Paul Tyler knew all this from having read the editorial pages of the evening newspapers. But he had never expected to come into such close contact with the vicious set-up.
Frenchy Peck came across the room and said coldly to Gaga and Fatty, “All right, boys. Frisk him.”
They went through Paul’s pockets and took away Fowler’s service revolver. Frenchy snatched the gun eagerly and turned to Cleverly.
“Is this the gat, Larry?”
Cleverly frowned. “No. I told you it was a pearl-handled pistol.”
“O.K., O.K.” He swung back to Paul. “What about it, guy? Did you knock off Groh? Or did Matt Squeer get him?”

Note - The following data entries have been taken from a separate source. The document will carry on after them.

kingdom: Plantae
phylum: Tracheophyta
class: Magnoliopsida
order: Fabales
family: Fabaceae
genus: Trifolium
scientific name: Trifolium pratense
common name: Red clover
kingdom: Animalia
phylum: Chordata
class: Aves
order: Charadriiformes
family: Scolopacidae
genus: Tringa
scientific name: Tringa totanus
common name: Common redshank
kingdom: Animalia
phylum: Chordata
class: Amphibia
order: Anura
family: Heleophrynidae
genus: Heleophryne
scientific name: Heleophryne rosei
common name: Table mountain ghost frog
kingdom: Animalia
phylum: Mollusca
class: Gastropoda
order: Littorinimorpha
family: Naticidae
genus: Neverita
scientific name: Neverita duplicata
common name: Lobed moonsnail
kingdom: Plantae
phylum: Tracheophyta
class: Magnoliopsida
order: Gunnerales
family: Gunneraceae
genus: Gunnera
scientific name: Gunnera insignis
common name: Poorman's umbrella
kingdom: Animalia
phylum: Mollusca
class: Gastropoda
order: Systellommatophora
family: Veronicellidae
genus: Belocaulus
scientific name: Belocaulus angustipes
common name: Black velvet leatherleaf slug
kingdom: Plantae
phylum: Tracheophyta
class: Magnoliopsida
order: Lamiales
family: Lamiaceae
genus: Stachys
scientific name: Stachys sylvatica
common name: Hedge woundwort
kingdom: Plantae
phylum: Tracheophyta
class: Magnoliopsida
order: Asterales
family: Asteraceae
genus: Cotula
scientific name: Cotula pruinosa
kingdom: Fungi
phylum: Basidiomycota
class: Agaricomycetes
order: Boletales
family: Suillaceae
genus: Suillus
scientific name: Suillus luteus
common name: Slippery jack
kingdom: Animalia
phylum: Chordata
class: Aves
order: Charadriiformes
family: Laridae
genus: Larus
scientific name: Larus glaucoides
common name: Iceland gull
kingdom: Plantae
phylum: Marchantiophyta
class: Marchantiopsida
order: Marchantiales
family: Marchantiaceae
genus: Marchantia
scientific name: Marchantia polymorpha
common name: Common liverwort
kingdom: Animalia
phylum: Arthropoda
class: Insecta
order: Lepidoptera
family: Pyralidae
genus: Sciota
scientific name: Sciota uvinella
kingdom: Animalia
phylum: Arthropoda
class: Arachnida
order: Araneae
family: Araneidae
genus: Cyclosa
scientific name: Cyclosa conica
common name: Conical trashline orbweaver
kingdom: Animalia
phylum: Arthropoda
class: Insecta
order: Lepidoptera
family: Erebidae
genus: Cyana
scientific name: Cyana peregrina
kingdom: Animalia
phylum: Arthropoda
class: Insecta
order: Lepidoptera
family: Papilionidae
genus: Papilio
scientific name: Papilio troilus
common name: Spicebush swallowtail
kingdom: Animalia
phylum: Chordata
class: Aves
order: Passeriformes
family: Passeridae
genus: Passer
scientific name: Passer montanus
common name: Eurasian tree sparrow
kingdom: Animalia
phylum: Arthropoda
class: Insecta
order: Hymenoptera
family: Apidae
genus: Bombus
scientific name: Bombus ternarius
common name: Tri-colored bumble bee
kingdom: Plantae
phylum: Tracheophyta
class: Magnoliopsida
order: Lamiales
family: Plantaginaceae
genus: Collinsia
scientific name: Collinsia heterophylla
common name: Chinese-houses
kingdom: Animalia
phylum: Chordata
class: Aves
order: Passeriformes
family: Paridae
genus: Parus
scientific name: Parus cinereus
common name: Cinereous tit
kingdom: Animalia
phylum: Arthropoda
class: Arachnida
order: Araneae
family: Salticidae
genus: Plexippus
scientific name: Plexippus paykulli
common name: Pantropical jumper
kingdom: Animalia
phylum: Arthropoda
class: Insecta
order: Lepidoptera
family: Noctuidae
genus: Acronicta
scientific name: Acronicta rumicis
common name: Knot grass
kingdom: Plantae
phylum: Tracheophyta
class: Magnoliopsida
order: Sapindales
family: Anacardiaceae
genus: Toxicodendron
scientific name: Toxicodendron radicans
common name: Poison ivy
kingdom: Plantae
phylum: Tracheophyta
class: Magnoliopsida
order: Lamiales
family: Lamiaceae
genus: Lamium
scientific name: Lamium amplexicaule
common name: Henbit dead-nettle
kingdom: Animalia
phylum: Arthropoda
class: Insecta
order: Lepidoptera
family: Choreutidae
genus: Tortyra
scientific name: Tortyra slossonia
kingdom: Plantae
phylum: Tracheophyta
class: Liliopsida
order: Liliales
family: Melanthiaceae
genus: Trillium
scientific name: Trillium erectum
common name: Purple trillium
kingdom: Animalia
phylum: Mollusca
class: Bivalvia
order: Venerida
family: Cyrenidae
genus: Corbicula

“Squeer got him,” Paul replied. “I was only in there trying to sell a vacuum cleaner.”
Fatty snickered. “That’s his story, boss, and he sticks to it. Personally, I think he’s a dick working for the D. A.”
Lawrence Cleverly snorted. “Would he have shot Fowler then?”
Frenchy’s eyes narrowed. “We don’t even know that he
Just then there was the sound of a buzzer.
“That’ll be Tony,” said Gaga. “He stuck around downstairs to look over a dame that might of been tailing us.”
They heard the creaking of the secret door in the closet, at the other end of the apartment, and in a moment there were steps in the kitchen. The door opened, and Tony appeared there, grinning contentedly, and pushing Helen Hastings in front of him.
Her coat was ripped across the front, and the little hat was hanging down the side of her head, and she was flushed and angry.